Sunni Brown Wilkinson introduces her debut poetry collection, The Marriage of the Moon and the Field, published by Black Lawrence Press, August 2019.
The genesis of this book feels in a large sense untraceable, since many of these poems contain pieces of narrative or emotions from my childhood or scenes that I’ve carried around with me for many years. But my interest in poetry itself is more traceable.
As a college student, I spent two summers working in West Yellowstone, Montana with my best friends, and I found that, though I packed novels to read all summer in the outlying meadows of lupine and Indian paintbrush, it was the poetry that stayed with me. Mary Oliver, William Stafford, Wallace Stevens, Eavan Boland all lit up something in me. On the long drives from West Yellowstone to Logan for weekend visits — usually alone and passing small towns with one gas station and a few tackle shops, fields, cattle, abandoned barns — I’d recite to myself the snippets of poetry I’d memorized. I think those are some of the best times of my life: just driving through that rugged beauty, being alone, and slowly teasing out lines, listening to the music of my voice, the hammering of my heart. Feeling larger and deeper than time.
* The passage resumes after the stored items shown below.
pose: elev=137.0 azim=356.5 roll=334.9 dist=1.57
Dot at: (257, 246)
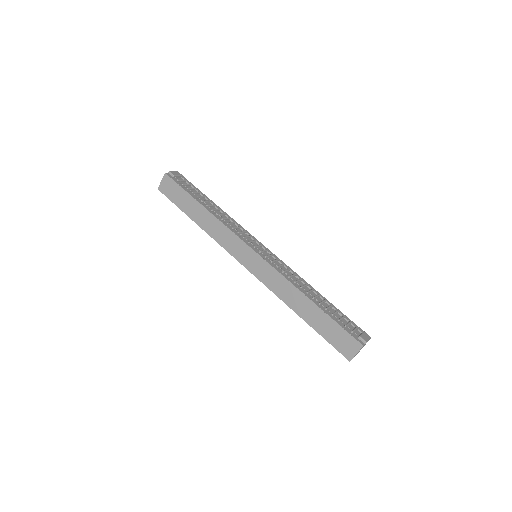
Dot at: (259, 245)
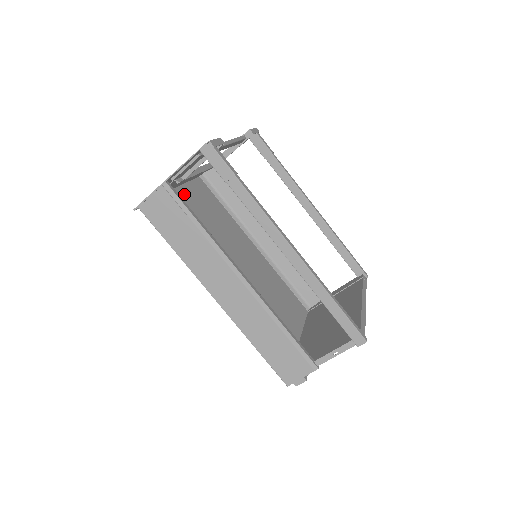
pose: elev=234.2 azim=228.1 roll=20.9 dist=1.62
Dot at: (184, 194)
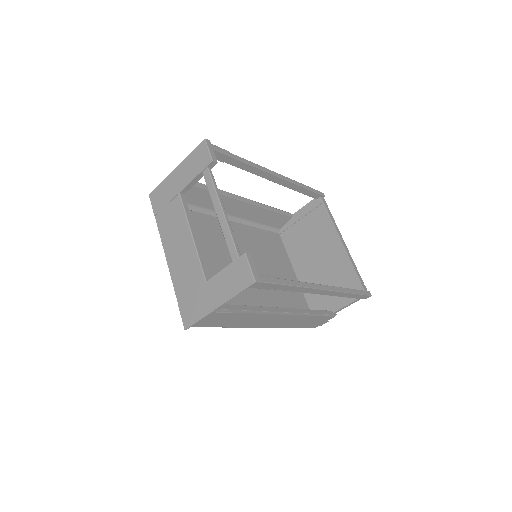
Dot at: occluded
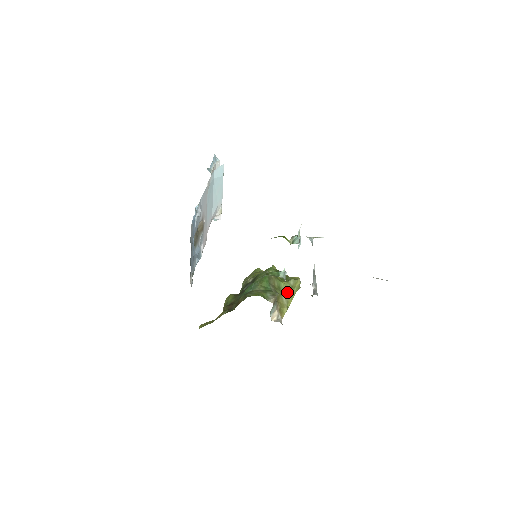
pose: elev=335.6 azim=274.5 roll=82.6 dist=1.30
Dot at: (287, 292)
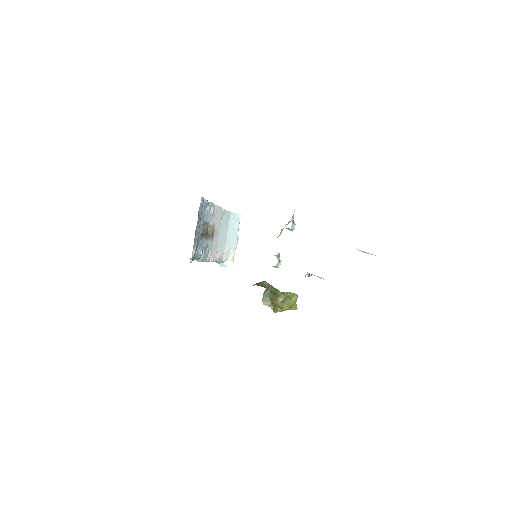
Dot at: (283, 298)
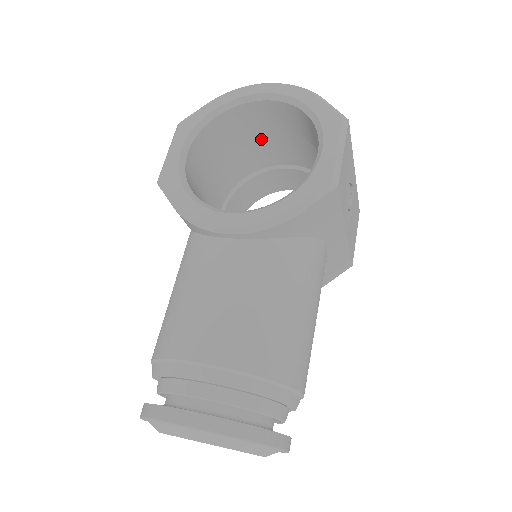
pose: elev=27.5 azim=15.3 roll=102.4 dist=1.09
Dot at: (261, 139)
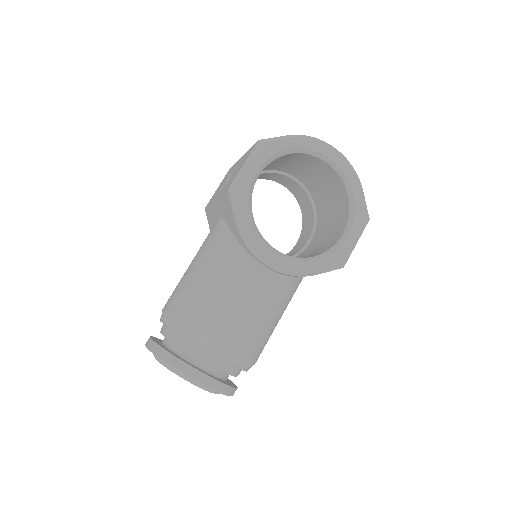
Dot at: (298, 164)
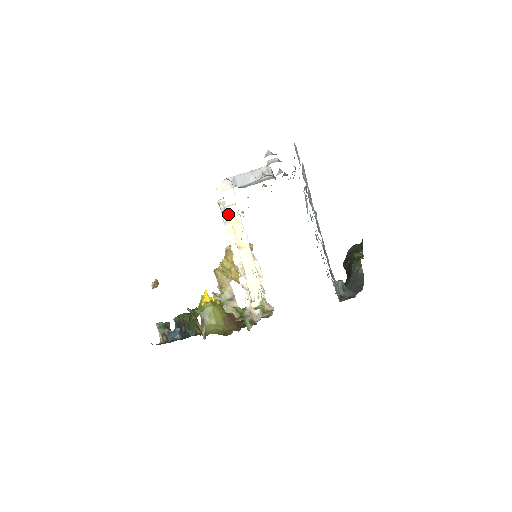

At the end of my studies as an undergrad at Utah State University, as I was contemplating graduate school, I took a sharp turn and decided to pursue an MFA rather than an MA. I’d taken one poetry writing class but it felt electric, and I was writing a lot on my own anyway. I approached Ken Brewer, Utah’s poet laureate at the time and a friend of my mother, and he recommended some MFA programs. Really, my only stipulation was that it had to be a place where I knew I could live: in the West, within driving distance of home (I still loved those long drives through the country alone), and in a small city. Though I’d spent 18 months on a mission in New Jersey, I’d never taken to the East coast and had no desire to live in a sprawling city with any kind of skyline. Wherever I went, it needed to feel like home. I ended up at Eastern Washington University in Spokane.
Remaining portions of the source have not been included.